=== SUPPLIED RECORDS ===

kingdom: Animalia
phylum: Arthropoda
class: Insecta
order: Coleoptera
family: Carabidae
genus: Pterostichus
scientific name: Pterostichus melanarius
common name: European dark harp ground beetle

===
=== SUPPLIED RECORDS ===

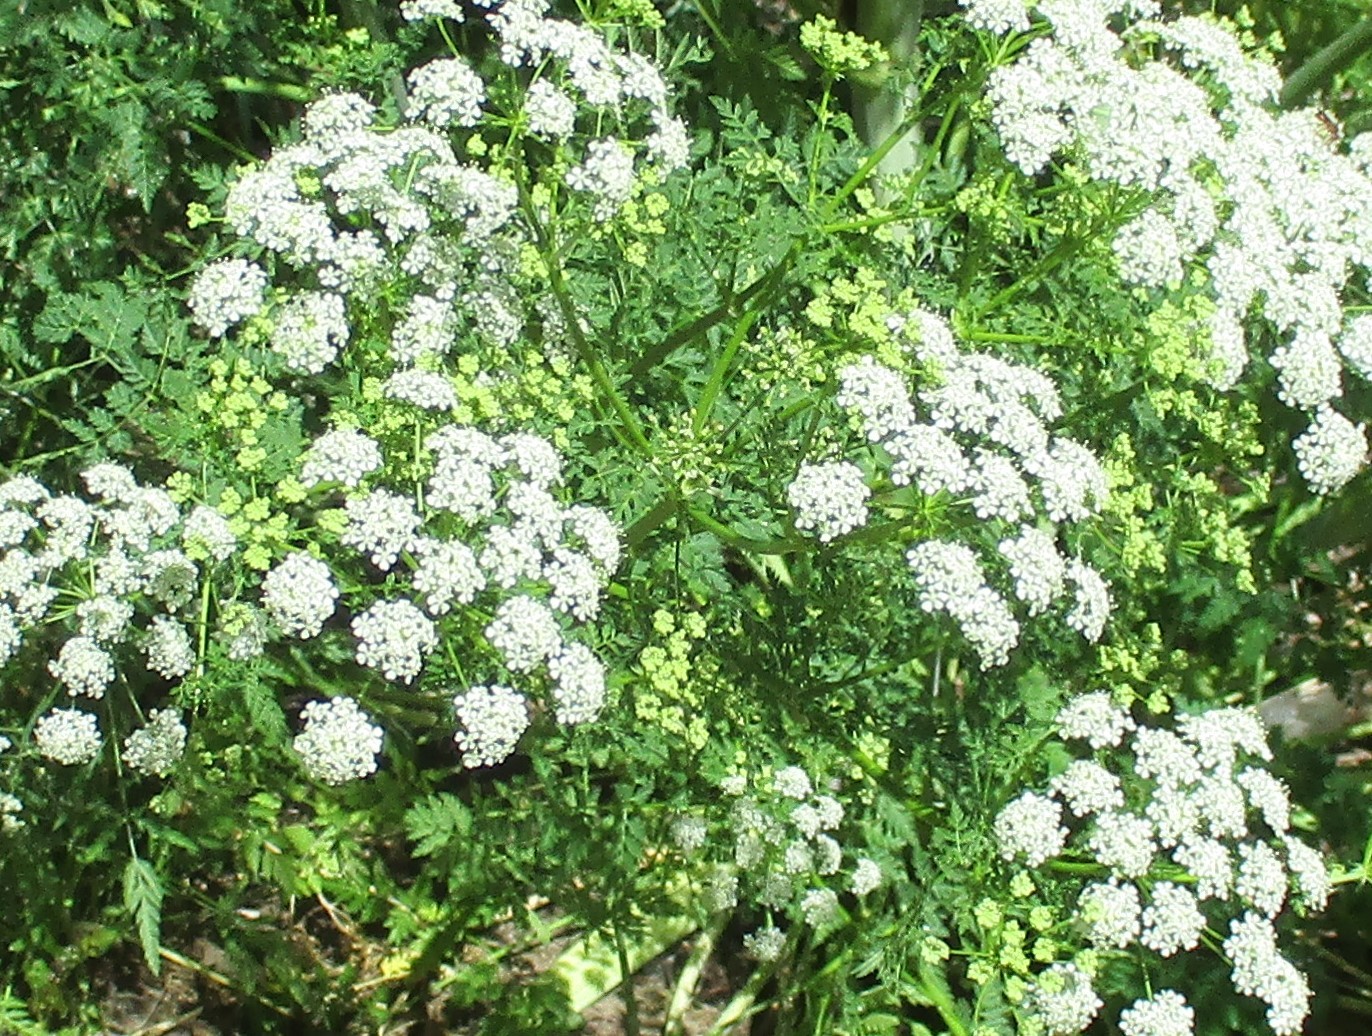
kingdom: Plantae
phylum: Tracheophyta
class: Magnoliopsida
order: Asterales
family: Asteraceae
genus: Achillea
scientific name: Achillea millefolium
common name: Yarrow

===

TASK DESCRIPTION. Could you write out the rows again from the line with "kingdom: Animalia" up to and including the line with "scientific name: Pterostichus melanarius", swapping "scientific name" for "species name" and leaving everything else as it is?

RESULT OF THE EXERCISE.
kingdom: Animalia
phylum: Arthropoda
class: Insecta
order: Coleoptera
family: Carabidae
genus: Pterostichus
species name: Pterostichus melanarius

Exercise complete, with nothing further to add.